11 maio, 2008

Mamãe e eu

Minha mãe sempre primou pelo silêncio. E pela fala do seu olhar, que vela as palavras quando, na minha opinião, precisam ser proferidas. E eu as espero tanto, mãe. Por isso, acho que sempre busco provocar nela risadas, contando casos e casos.

Invento até, confesso. Quem conta um conto aumenta um ponto, e para minha mãe sou capaz, acho, de pontuar exclamações em cima das reticências dela, só para guardar sua um pouquinho da sua gargalhada comigo.

Mas hoje foi diferente. No carro, nós cantamos juntos. Eram músicas do tempo dela, músicas que eu me apropriei com o tempo e algumas que ficaram no tempo. Ela, entre a rememoração das letras e a comedição da voz; eu, mais esfuziante ao volante, estimulando-a também com certa discrição para não constrangê-la diante do motorista empolgado.

Foi bonito. Entre marchinhas antigas dos salões, Ney e Nana, coroamos o Dia das Mães com a voz e o volume altos ao som de “Os sertões”, samba apresentado por uma escola chamada Em Cima da Hora em 1976. A letra, apesar de triste, é belíssima.

Interrompendo a continuidade dos versos, ela fala: “Eu sabia cantar esse samba todinho”. “Mãe, a senhora ainda sabe”, respondi. E seguimos de braços dados pelo corredor, cantando, até cada um chegar em seu quarto.

Bom ouvir a voz da minha mãe quebrar seu próprio silêncio com a música.



“Os sertões”
[Em Cima da Hora, 1976]

Marcados pela própria natureza
O Nordeste do meu Brasil
Oh! Solitário sertão
De sofrimento e solidão
A terra é seca
Mal se pode cultivar
Morrem as plantas e foge o ar
A vida é triste nesse lugar

Sertanejo é forte
Supera miséria sem fim
Sertanejo homem forte
Dizia o poeta assim

Foi no século passado
No interior da Bahia
Um homem revoltado com a sorte
Do mundo em que vivia
Ocultou-se no sertão
Espalhando a rebeldia
Se revoltando contra a lei
Que a sociedade oferecia

Os jagunços lutaram
Até o final
Defendendo Canudos
Naquela guerra fatal




10 comentários:

FlaM disse...
Este comentário foi removido pelo autor.
Carol Timm disse...

Oi Daniel,

Bonito seu dia!

Minha mãe também gostava de cantar antigas marchinhas de carnaval...
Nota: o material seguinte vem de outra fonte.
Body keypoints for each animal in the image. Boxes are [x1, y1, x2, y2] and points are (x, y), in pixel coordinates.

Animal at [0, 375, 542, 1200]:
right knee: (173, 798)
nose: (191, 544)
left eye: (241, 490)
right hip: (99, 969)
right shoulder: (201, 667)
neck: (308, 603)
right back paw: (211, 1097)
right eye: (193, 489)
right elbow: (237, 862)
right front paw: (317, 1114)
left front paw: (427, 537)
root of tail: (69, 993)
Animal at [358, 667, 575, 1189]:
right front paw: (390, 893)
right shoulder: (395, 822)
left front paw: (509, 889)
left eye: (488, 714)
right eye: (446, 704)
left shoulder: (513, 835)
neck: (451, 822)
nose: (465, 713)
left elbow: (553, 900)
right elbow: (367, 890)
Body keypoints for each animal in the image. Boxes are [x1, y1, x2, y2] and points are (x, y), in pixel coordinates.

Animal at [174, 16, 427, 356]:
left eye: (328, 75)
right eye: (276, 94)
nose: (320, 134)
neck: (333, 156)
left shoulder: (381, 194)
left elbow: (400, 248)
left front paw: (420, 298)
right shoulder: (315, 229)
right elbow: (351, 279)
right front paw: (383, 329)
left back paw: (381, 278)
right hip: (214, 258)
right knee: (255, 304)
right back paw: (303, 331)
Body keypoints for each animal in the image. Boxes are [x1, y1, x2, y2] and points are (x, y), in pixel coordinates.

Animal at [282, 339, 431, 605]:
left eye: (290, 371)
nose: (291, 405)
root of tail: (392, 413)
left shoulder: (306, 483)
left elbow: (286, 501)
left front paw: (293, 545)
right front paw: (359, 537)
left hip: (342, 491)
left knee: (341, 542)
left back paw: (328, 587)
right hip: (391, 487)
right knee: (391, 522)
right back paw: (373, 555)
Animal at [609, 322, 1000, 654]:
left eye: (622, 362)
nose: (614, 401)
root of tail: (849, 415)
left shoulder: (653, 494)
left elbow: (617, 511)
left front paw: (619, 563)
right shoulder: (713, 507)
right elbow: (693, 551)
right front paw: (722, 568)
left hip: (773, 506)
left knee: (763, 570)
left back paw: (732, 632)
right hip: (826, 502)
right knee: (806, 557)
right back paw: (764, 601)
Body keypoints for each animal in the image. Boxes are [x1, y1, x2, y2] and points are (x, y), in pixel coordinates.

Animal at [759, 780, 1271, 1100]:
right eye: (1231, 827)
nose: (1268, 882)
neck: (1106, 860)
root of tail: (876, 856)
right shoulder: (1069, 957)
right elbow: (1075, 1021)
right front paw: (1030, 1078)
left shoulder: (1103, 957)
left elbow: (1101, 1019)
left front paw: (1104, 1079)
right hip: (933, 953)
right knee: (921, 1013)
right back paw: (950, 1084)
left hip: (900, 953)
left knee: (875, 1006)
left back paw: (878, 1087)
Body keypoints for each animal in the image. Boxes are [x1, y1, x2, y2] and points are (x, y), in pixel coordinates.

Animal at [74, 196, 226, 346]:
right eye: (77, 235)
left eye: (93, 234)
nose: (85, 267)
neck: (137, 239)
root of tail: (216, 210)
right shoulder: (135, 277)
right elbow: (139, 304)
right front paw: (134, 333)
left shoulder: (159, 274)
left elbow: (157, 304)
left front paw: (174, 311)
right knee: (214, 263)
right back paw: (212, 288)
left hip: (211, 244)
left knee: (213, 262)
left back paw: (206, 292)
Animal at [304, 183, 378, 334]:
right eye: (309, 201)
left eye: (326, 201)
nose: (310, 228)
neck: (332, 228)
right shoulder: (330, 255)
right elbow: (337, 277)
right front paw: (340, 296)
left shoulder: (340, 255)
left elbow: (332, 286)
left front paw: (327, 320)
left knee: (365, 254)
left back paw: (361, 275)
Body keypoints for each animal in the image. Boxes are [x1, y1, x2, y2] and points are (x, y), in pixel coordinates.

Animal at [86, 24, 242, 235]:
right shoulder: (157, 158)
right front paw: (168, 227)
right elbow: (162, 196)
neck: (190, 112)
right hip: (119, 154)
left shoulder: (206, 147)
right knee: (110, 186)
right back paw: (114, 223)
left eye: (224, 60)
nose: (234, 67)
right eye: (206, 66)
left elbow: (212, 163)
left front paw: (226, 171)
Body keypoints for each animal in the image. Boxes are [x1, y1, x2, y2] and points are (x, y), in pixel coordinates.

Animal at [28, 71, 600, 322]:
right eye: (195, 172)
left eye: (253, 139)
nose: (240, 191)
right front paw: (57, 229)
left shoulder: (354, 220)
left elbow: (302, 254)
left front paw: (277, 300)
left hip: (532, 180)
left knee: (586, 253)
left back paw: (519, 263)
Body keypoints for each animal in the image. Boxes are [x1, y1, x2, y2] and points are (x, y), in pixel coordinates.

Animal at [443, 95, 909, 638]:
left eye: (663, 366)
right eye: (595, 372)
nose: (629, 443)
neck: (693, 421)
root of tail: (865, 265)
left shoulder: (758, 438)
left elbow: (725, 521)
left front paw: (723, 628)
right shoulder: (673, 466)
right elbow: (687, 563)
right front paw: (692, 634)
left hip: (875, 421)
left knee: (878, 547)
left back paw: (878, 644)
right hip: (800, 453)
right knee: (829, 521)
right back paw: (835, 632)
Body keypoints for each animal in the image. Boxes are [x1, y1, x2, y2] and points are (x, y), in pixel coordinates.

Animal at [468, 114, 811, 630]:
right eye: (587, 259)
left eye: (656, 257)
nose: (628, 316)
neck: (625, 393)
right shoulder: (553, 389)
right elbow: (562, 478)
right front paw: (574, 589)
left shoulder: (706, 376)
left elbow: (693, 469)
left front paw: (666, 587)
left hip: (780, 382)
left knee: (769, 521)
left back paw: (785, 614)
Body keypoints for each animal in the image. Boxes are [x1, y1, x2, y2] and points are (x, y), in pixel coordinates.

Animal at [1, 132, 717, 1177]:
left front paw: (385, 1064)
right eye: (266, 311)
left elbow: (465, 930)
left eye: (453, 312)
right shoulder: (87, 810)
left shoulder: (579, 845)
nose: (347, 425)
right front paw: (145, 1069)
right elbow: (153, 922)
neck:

Gostei de lembrar disso...

Beijos,
Carol

Vanessa Leonardi disse...

Até hoje minha mãe canta.
Lindo o que escreveu, gostei muito daqui.
Também fiz homenagem pra minha, se gosta de ler, visite.
http://saiasdefilo.blogspot.com/
.
Beijão Daniel
.
Voltarei mais vezes
.

leila saads disse...

Concordo com a Flam, suas palavras sempre emocionam, até - ou principalmente - quando retratam momentos aparentemente simples que poderiam passar em branco, se não fosse pelo olhar atento de quem o vive.

Beijos!

Dayane Carmona Poeta disse...

Que bela homenagem..
O bom é saber ouvir além do silêncio!
Beijos :*

Anônimo disse...

Rapaz, quando vai sair o livro?
Lindo demais.
Bravo.

Grazi disse...

Lindo texto! Adorei!

Anônimo disse...

Belo texto!! Mas melhor que tudo é o sentimento que você demonstra em cada linha. Parabéns ao filho e à mãe!

beijos,
Rose

**minha mãe adora ouvir Marisa Monte :)

Camilinha disse...

Muitas vezes, a pessoa que tá mais perto é a pessoa com quem menos conversamos... por motivos diversos, claro.

Mas, muito lindo seu texto, me fez lembrar meu relacionamento com minha mãe... que é tão difícil porque nós duas somos praticamente mudas...hehe

beijos daqui...

Tudo ou nada ... disse...

Simples mas muito profundo no que quis passar.